The latest pension tax relief rumours

Post by Mearns & Company in News

There have been more press reports that the Chancellor will reform tax relief for pension contributions in his March Budget.

In last July’s Budget the Chancellor launched a consultation on ‘tax incentivised saving’. It was a curious sort of consultation, in as much as it dwelt largely on the tax cost of the existing pension system but made few proposals about how it could be reformed. The expectation was that we would see more detail alongside the Autumn Statement. In fact, all we learned in November was that an answer would have to await next month’s Budget.

Inevitably rumours and speculation have now started to circulate about what Mr Osborne might do. The latest suggest that he has abandoned the idea of turning pensions into ISAs (i.e. no tax relief on contributions, but no tax on income). Instead the Treasury is reported to be considering a single flat rate of tax relief, irrespective of the contributor’s marginal income tax rate. The hints are that this might be set between 25% and 33%.
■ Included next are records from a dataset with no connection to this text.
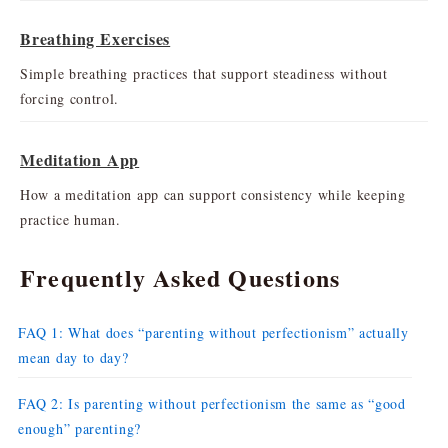
Breathing Exercises
Simple breathing practices that support steadiness without
forcing control.
Meditation App
How a meditation app can support consistency while keeping
practice human.
Frequently Asked Questions
FAQ 1: What does “parenting without perfectionism” actually
mean day to day?
FAQ 2: Is parenting without perfectionism the same as “good
enough” parenting?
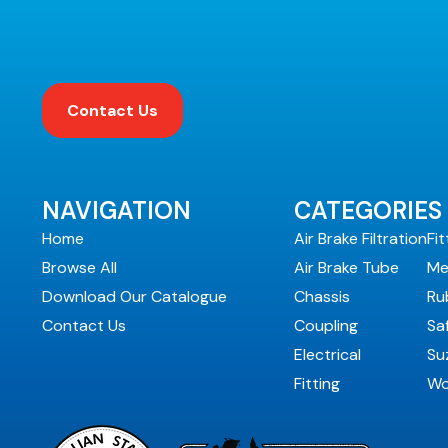
Contact Us
NAVIGATION
CATEGORIES
Home
Air Brake Filtration
Fit
Browse All
Air Brake Tube
Me
Download Our Catalogue
Chassis
Ru
Contact Us
Coupling
Sa
Electrical
Suz
Fitting
Wo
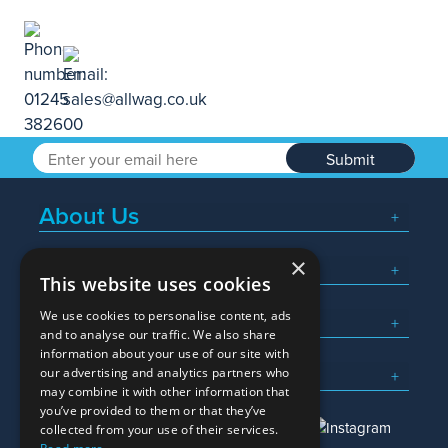
Submit
About Us
×
Popular Searches
This website uses cookies
We use cookies to personalise content, ads
What We Do
and to analyse our traffic. We also share
information about your use of our site with
Here To Help
our advertising and analytics partners who
may combine it with other information that
you’ve provided to them or that they’ve
collected from your use of their services.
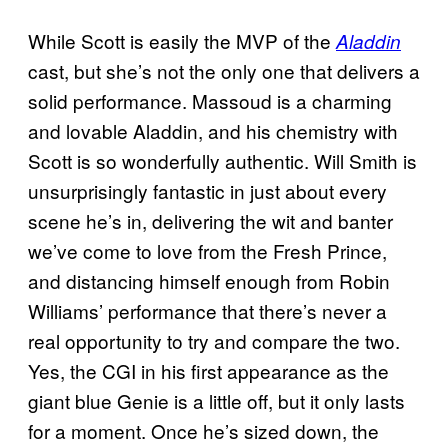
While Scott is easily the MVP of the
Aladdin
cast, but she’s not the only one that delivers a
solid performance. Massoud is a charming
and lovable Aladdin, and his chemistry with
Scott is so wonderfully authentic. Will Smith is
unsurprisingly fantastic in just about every
scene he’s in, delivering the wit and banter
we’ve come to love from the Fresh Prince,
and distancing himself enough from Robin
Williams’ performance that there’s never a
real opportunity to try and compare the two.
Yes, the CGI in his first appearance as the
giant blue Genie is a little off, but it only lasts
for a moment. Once he’s sized down, the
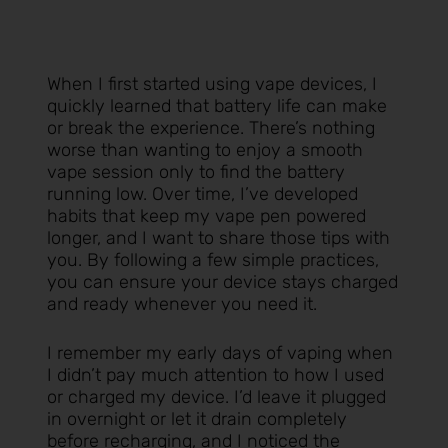
When I first started using vape devices, I
quickly learned that battery life can make
or break the experience. There’s nothing
worse than wanting to enjoy a smooth
vape session only to find the battery
running low. Over time, I’ve developed
habits that keep my vape pen powered
longer, and I want to share those tips with
you. By following a few simple practices,
you can ensure your device stays charged
and ready whenever you need it.
I remember my early days of vaping when
I didn’t pay much attention to how I used
or charged my device. I’d leave it plugged
in overnight or let it drain completely
before recharging, and I noticed the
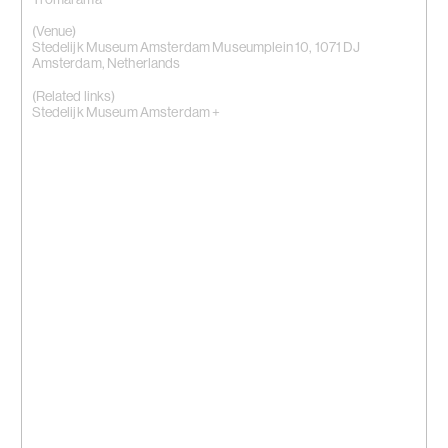
(Venue)
Stedelijk Museum Amsterdam Museumplein 10, 1071 DJ
Amsterdam, Netherlands
(Related links)
Stedelijk Museum Amsterdam +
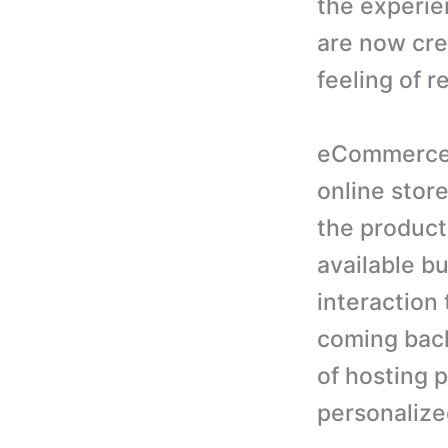
the experie
are now crea
feeling of r
eCommerce 
online stor
the product
available bu
interaction 
coming back
of hosting p
personalize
A rabbit popping out of a top hatSuch a change would be good news if you are a basic rate taxpayer, but not if you pay 40% or 45% tax. From the Chancellor’s viewpoint a flat rate approach to tax relief could save billions in tax relief while still benefiting the majority of people putting money into pensions: at present basic rate taxpayers make half of all pension contributions but receive only 30% of the pension tax relief given.

Whether or not this reform happens, the rumours are a reminder that now is the time to review your pension contributions. Even if the Chancellor pulls a “no change” rabbit out of the hat in March, he already has two cuts lined up for 6 April in the form of a 20% reduction to the lifetime allowance and a phased reduction in the annual allowance if you are a high earner.

The value of your investment can go down as well as up and you may not get back the full amount you invested. The value of tax reliefs depends on your individual circumstances. Tax laws can change. The Financial Conduct Authority does not regulate tax advice.